Hasanefendic jammert nicht, er stellt fest. Wenn er fast am Rande bemerkt, dass Erfolge in der Abwehr geschmiedet werden, wird sein Wunsch nach einem Torhüter erhört. Die Münze, mit der er zurückzahlt, ist der Erfolg. Stück für Stück hat er den ThSV in nur einem Jahr verändert.

Seine Devotionalien sind schlicht. Eine Trillerpfeife und ein paar A4-Blätter, die in einer zerknitterten Prospekthülle stecken. Vor dem Spiel in Konstanz hat er die Kabinenwand mit A2-Blättern beklebt. Auf ihnen sind taktische Varianten skizziert. Notfallregeln für die Spieler zum Nachlesen. Falls es auf der Platte brennt.

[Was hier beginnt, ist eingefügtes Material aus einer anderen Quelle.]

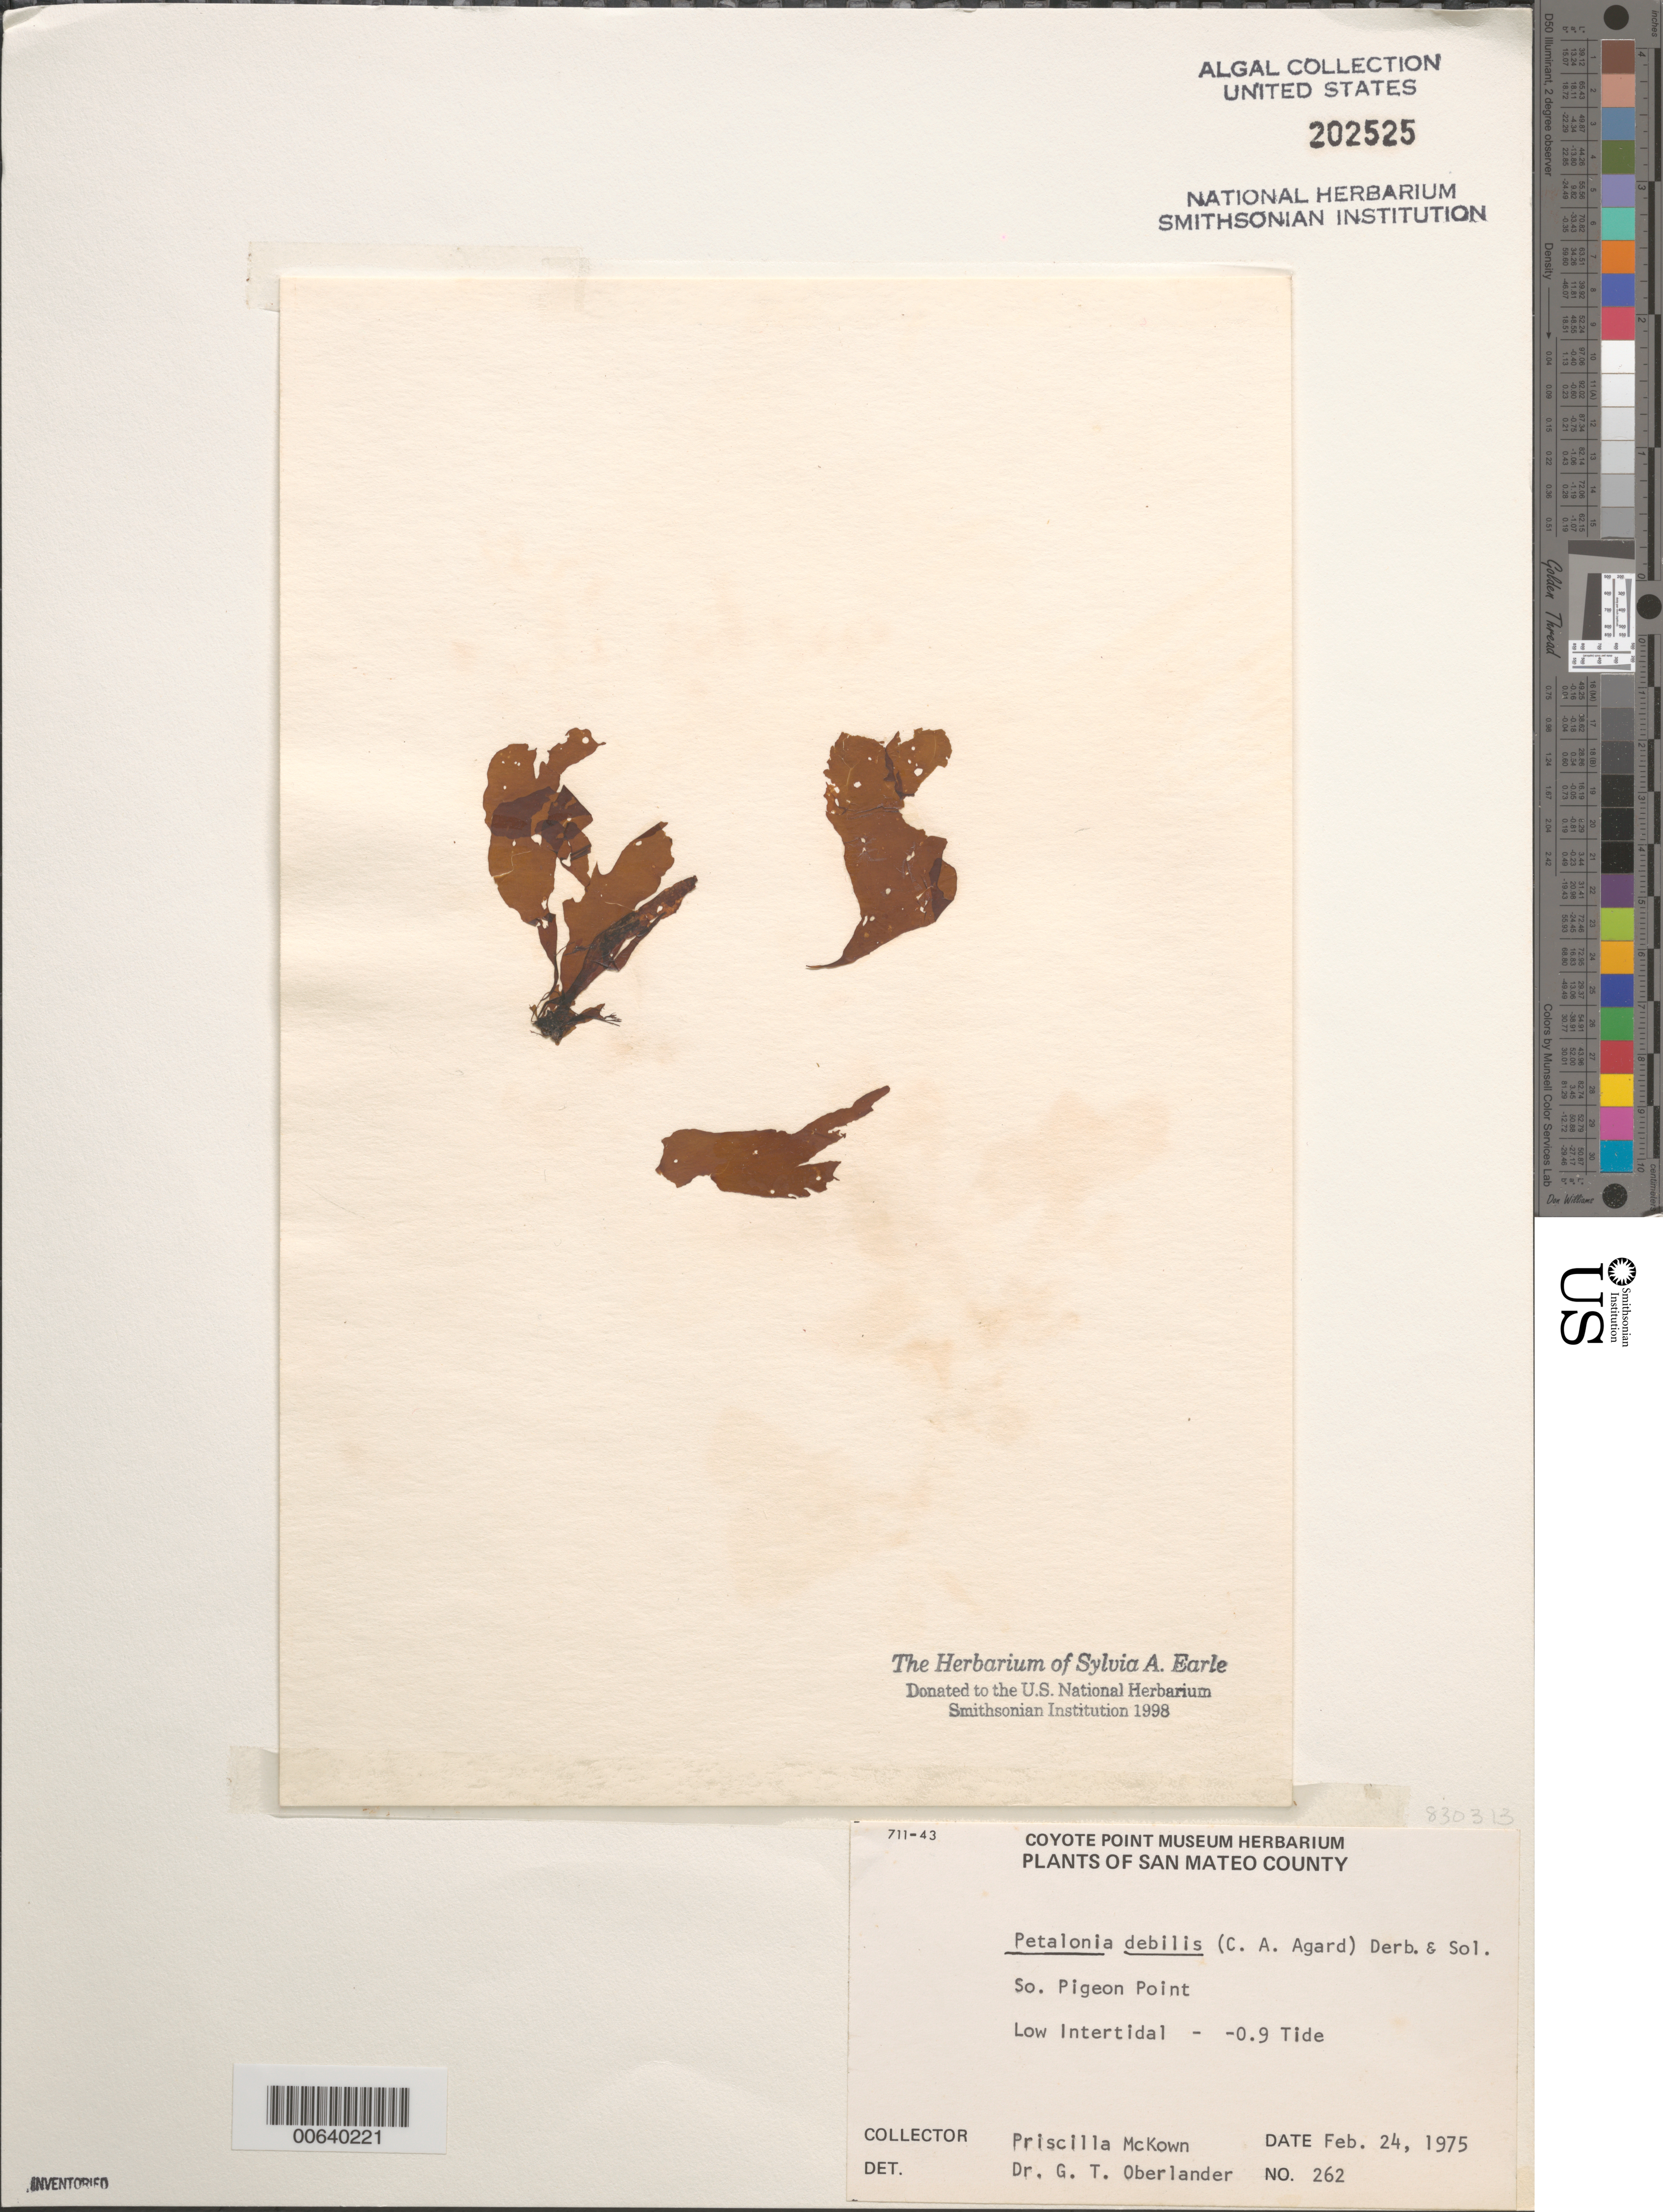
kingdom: Chromista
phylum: Ochrophyta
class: Phaeophyceae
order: Scytosiphonales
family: Scytosiphonaceae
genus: Petalonia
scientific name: Petalonia fascia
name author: (O.F. Müller) Kuntze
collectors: P. McKown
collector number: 262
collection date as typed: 24 Feb 1975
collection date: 1975-02-24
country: United States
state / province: California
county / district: San Mateo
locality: South of Pigeon Point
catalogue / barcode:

Einen solchen Handball-Gelehrten entlässt man nicht. Nicht in Eisenach. Sein Vertrag läuft noch ein Jahr. Doch im Prinzip besitzt er per Handschlag einen Vertrag auf Lebenszeit.

Manager René Witte würde ihn gern halten, auch ohne Traineramt. Als Mann für die internationalen Kontakte. Als Gesicht eines Vereins, der gerade dabei ist, sich neu zu erfinden. Der Umworbene überlegt tatsächlich, in Eisenach ein Haus zu kaufen und zu bleiben. Obwohl seine Augen leuchten, wenn er von Zagreb erzählt, der schönen Hauptstadt Kroatiens. Dort lebt seine Mutter. Sie ist 92. Der Sohn telefoniert nach jedem Spiel mit ihr.

Doch ehe der Übergang auf der Trainerbank moderiert wird, fließt noch viel Wasser die Donau hinab. Mit seinen Eisenacher Jungs steht Sead, der Glückliche, ja erst am Anfang des großen Handballstromes. Trotz dieser ersten Heimkehr in den guten Hafen – die Reise ist noch lang.